- Born: August 8, 1957 (age 68) Shelton, Washington, U.S.
- Occupation: Actor
- Years active: 1989–present

= Jerry Lambert (actor) =

American actor

Jerry Lambert (born August 8, 1957) is an American stage, film, and television actor and voiceover artist. He is known for appearing in television commercials for companies such as GEICO, Holiday Inn, and Bridgestone. He also played fictional Sony executive Kevin Butler, and has appeared in commercials for Canadian restaurant chain Boston Pizza. His other television credits include the shows Sons & Daughters and Neighbors from Hell; he also had a recurring role on the ABC sitcom American Housewife.

==Early life and education==
Lambert was born in Shelton, Washington. He graduated from Montesano High School in Montesano in 1975. He graduated from Mount Hood College near Portland and from the American Academy of Dramatic Arts in New York City. He began his theatrical career performing in plays in New York while continuing classes. He studied improvisation and sketch comedy at Acme Comedy Theatre in Hollywood and Chicago City Limits in New York.

==Career==
Lambert made his film debut in Alien Space Avenger in 1989. He has appeared in episodes of Shameless, Everybody Loves Raymond, Scare Tactics, King of the Hill, Greek, The West Wing, Sons & Daughters, Malcolm in the Middle, That '70s Show, Angel, Maron and was in the movie Smother starring Diane Keaton, along with the drama 44 Minutes: The North Hollywood Shoot-Out starring Michael Madsen and Ron Livingston.

Lambert is a member of Circus Theatricals in Los Angeles, where he appeared in Richard III with Alfred Molina. He has also performed in his own plays Straight Talk, Lipstick Sunset and Coffee to Go.

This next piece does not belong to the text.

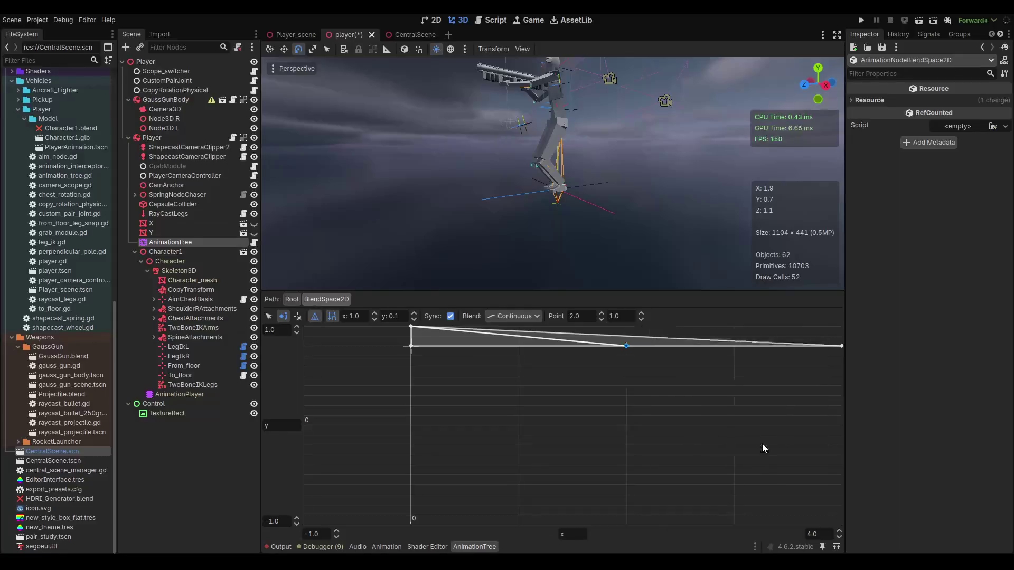
left_click(841, 333)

In 2010, he completed a television pilot for Fox Television with John Goodman and Justin Bartha called The Station (produced by Ben Stiller and directed by David Wain). He had a recurring role on the TBS adult-oriented animated series Neighbors from Hell in the same year .

He portrayed Kevin Butler in the Sony PlayStation 3 "It Only Does Everything" commercials (now known as Long Live Play), as vice-president of a different fictional department in each commercial. He appeared live for a short comedic performance at Sony's E3 2010 conference.

In 2011, Lambert appeared in Bad Teacher. In 2014, he was in Horrible Bosses 2. In 2016, appeared as the anchor of fictional Your 7 News in News Hits, a special aired on Adult Swim Infomercials.

Between 2017 and 2021, he had a recurring role as Principal Michael Ablin on the ABC sitcom American Housewife.